Action item: Repeat the data verbatim.

Collected data entries:
==========

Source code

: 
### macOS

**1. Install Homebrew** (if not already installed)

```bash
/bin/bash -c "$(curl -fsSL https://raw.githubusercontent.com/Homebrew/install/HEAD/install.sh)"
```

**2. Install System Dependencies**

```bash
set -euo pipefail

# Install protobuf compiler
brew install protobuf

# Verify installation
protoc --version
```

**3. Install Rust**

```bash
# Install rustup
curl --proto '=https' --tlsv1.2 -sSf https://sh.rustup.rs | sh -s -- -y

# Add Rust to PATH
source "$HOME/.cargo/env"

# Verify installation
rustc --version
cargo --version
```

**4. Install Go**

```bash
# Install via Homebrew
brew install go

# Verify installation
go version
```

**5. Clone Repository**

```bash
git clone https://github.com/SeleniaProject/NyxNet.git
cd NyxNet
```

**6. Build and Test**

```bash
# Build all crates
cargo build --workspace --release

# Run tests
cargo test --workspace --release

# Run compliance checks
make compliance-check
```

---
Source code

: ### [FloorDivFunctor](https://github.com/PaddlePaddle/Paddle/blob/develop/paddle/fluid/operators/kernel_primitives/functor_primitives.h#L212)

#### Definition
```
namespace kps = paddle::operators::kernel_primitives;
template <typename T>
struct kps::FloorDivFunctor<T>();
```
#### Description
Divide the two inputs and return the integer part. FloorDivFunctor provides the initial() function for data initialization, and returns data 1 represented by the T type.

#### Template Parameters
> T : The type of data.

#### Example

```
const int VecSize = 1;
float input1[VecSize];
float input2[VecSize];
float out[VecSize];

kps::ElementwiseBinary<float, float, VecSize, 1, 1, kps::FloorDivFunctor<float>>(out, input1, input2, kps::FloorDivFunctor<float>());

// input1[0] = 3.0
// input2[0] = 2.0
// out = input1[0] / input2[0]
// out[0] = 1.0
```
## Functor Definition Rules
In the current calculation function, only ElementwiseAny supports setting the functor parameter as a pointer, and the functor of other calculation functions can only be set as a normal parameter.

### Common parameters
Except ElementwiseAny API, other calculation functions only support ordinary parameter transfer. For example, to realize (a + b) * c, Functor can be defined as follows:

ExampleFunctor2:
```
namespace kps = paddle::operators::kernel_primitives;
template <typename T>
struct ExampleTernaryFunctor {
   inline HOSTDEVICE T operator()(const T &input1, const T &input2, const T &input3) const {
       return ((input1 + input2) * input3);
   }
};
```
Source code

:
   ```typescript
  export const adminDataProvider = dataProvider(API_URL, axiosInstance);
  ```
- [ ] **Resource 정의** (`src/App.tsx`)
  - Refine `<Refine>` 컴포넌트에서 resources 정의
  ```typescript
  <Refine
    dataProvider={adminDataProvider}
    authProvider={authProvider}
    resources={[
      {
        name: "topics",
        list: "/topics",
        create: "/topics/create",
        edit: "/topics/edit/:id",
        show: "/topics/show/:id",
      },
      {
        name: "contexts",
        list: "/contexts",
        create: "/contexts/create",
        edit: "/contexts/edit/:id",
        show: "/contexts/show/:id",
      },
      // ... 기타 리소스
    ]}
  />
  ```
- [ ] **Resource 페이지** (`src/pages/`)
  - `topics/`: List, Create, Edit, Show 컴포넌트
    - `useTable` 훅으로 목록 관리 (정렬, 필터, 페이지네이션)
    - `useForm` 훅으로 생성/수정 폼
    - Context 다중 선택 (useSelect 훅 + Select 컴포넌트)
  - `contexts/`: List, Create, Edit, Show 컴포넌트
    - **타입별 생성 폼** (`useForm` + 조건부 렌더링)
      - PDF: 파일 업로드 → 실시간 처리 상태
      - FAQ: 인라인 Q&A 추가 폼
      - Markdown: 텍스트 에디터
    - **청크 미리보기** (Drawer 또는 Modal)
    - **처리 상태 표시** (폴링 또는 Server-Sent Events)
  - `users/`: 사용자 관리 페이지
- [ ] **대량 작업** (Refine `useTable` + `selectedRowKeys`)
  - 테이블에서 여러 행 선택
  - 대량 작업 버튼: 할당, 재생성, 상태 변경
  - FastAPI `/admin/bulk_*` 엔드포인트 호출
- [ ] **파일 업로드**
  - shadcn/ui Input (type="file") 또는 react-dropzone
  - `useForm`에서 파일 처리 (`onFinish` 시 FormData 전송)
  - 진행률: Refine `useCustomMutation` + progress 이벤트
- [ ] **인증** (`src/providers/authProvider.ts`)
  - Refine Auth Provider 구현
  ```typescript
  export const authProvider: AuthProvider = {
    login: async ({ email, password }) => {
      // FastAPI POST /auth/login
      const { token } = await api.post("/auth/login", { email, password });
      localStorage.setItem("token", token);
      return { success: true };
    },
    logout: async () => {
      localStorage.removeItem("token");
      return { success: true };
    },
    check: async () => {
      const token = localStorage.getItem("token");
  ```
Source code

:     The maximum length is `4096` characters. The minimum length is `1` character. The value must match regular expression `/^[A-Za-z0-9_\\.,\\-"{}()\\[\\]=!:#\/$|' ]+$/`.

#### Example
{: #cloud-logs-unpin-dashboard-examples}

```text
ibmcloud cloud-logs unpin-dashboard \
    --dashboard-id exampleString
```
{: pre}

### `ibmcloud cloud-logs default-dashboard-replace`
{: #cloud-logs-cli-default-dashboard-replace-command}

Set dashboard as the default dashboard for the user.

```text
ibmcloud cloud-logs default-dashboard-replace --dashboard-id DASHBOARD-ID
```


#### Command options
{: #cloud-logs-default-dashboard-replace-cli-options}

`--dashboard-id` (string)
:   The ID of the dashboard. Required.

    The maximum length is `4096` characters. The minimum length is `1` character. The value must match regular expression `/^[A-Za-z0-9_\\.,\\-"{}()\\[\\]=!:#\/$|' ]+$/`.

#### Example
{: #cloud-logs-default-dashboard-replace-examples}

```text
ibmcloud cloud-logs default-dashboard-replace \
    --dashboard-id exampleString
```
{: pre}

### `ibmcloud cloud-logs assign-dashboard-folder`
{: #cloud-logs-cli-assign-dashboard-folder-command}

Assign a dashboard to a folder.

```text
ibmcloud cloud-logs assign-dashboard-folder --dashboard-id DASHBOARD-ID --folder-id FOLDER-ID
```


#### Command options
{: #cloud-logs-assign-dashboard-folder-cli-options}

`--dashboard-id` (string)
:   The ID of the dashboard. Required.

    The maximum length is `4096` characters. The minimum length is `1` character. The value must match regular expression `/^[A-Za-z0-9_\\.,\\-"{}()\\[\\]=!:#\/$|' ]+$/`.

==========

Exercise output:
Source code

: 
### macOS

**1. Install Homebrew** (if not already installed)

```bash
/bin/bash -c "$(curl -fsSL https://raw.githubusercontent.com/Homebrew/install/HEAD/install.sh)"
```

**2. Install System Dependencies**

```bash
set -euo pipefail

# Install protobuf compiler
brew install protobuf

# Verify installation
protoc --version
```

**3. Install Rust**

```bash
# Install rustup
curl --proto '=https' --tlsv1.2 -sSf https://sh.rustup.rs | sh -s -- -y

# Add Rust to PATH
source "$HOME/.cargo/env"

# Verify installation
rustc --version
cargo --version
```

**4. Install Go**

```bash
# Install via Homebrew
brew install go

# Verify installation
go version
```

**5. Clone Repository**

```bash
git clone https://github.com/SeleniaProject/NyxNet.git
cd NyxNet
```

**6. Build and Test**

```bash
# Build all crates
cargo build --workspace --release

# Run tests
cargo test --workspace --release

# Run compliance checks
make compliance-check
```

---
Source code

: ### [FloorDivFunctor](https://github.com/PaddlePaddle/Paddle/blob/develop/paddle/fluid/operators/kernel_primitives/functor_primitives.h#L212)

#### Definition
```
namespace kps = paddle::operators::kernel_primitives;
template <typename T>
struct kps::FloorDivFunctor<T>();
```
#### Description
Divide the two inputs and return the integer part. FloorDivFunctor provides the initial() function for data initialization, and returns data 1 represented by the T type.

#### Template Parameters
> T : The type of data.

#### Example

```
const int VecSize = 1;
float input1[VecSize];
float input2[VecSize];
float out[VecSize];

kps::ElementwiseBinary<float, float, VecSize, 1, 1, kps::FloorDivFunctor<float>>(out, input1, input2, kps::FloorDivFunctor<float>());

// input1[0] = 3.0
// input2[0] = 2.0
// out = input1[0] / input2[0]
// out[0] = 1.0
```
## Functor Definition Rules
In the current calculation function, only ElementwiseAny supports setting the functor parameter as a pointer, and the functor of other calculation functions can only be set as a normal parameter.

### Common parameters
Except ElementwiseAny API, other calculation functions only support ordinary parameter transfer. For example, to realize (a + b) * c, Functor can be defined as follows:

ExampleFunctor2:
```
namespace kps = paddle::operators::kernel_primitives;
template <typename T>
struct ExampleTernaryFunctor {
   inline HOSTDEVICE T operator()(const T &input1, const T &input2, const T &input3) const {
       return ((input1 + input2) * input3);
   }
};
```
Source code

:
   ```typescript
  export const adminDataProvider = dataProvider(API_URL, axiosInstance);
  ```
- [ ] **Resource 정의** (`src/App.tsx`)
  - Refine `<Refine>` 컴포넌트에서 resources 정의
  ```typescript
  <Refine
    dataProvider={adminDataProvider}
    authProvider={authProvider}
    resources={[
      {
        name: "topics",
        list: "/topics",
        create: "/topics/create",
        edit: "/topics/edit/:id",
        show: "/topics/show/:id",
      },
      {
        name: "contexts",
        list: "/contexts",
        create: "/contexts/create",
        edit: "/contexts/edit/:id",
        show: "/contexts/show/:id",
      },
      // ... 기타 리소스
    ]}
  />
  ```
- [ ] **Resource 페이지** (`src/pages/`)
  - `topics/`: List, Create, Edit, Show 컴포넌트
    - `useTable` 훅으로 목록 관리 (정렬, 필터, 페이지네이션)
    - `useForm` 훅으로 생성/수정 폼
    - Context 다중 선택 (useSelect 훅 + Select 컴포넌트)
  - `contexts/`: List, Create, Edit, Show 컴포넌트
    - **타입별 생성 폼** (`useForm` + 조건부 렌더링)
      - PDF: 파일 업로드 → 실시간 처리 상태
      - FAQ: 인라인 Q&A 추가 폼
      - Markdown: 텍스트 에디터
    - **청크 미리보기** (Drawer 또는 Modal)
    - **처리 상태 표시** (폴링 또는 Server-Sent Events)
  - `users/`: 사용자 관리 페이지
- [ ] **대량 작업** (Refine `useTable` + `selectedRowKeys`)
  - 테이블에서 여러 행 선택
  - 대량 작업 버튼: 할당, 재생성, 상태 변경
  - FastAPI `/admin/bulk_*` 엔드포인트 호출
- [ ] **파일 업로드**
  - shadcn/ui Input (type="file") 또는 react-dropzone
  - `useForm`에서 파일 처리 (`onFinish` 시 FormData 전송)
  - 진행률: Refine `useCustomMutation` + progress 이벤트
- [ ] **인증** (`src/providers/authProvider.ts`)
  - Refine Auth Provider 구현
  ```typescript
  export const authProvider: AuthProvider = {
    login: async ({ email, password }) => {
      // FastAPI POST /auth/login
      const { token } = await api.post("/auth/login", { email, password });
      localStorage.setItem("token", token);
      return { success: true };
    },
    logout: async () => {
      localStorage.removeItem("token");
      return { success: true };
    },
    check: async () => {
      const token = localStorage.getItem("token");
  ```
Source code

:     The maximum length is `4096` characters. The minimum length is `1` character. The value must match regular expression `/^[A-Za-z0-9_\\.,\\-"{}()\\[\\]=!:#\/$|' ]+$/`.

#### Example
{: #cloud-logs-unpin-dashboard-examples}

```text
ibmcloud cloud-logs unpin-dashboard \
    --dashboard-id exampleString
```
{: pre}

### `ibmcloud cloud-logs default-dashboard-replace`
{: #cloud-logs-cli-default-dashboard-replace-command}

Set dashboard as the default dashboard for the user.

```text
ibmcloud cloud-logs default-dashboard-replace --dashboard-id DASHBOARD-ID
```


#### Command options
{: #cloud-logs-default-dashboard-replace-cli-options}

`--dashboard-id` (string)
:   The ID of the dashboard. Required.

    The maximum length is `4096` characters. The minimum length is `1` character. The value must match regular expression `/^[A-Za-z0-9_\\.,\\-"{}()\\[\\]=!:#\/$|' ]+$/`.

#### Example
{: #cloud-logs-default-dashboard-replace-examples}

```text
ibmcloud cloud-logs default-dashboard-replace \
    --dashboard-id exampleString
```
{: pre}

### `ibmcloud cloud-logs assign-dashboard-folder`
{: #cloud-logs-cli-assign-dashboard-folder-command}

Assign a dashboard to a folder.

```text
ibmcloud cloud-logs assign-dashboard-folder --dashboard-id DASHBOARD-ID --folder-id FOLDER-ID
```


#### Command options
{: #cloud-logs-assign-dashboard-folder-cli-options}

`--dashboard-id` (string)
:   The ID of the dashboard. Required.

    The maximum length is `4096` characters. The minimum length is `1` character. The value must match regular expression `/^[A-Za-z0-9_\\.,\\-"{}()\\[\\]=!:#\/$|' ]+$/`.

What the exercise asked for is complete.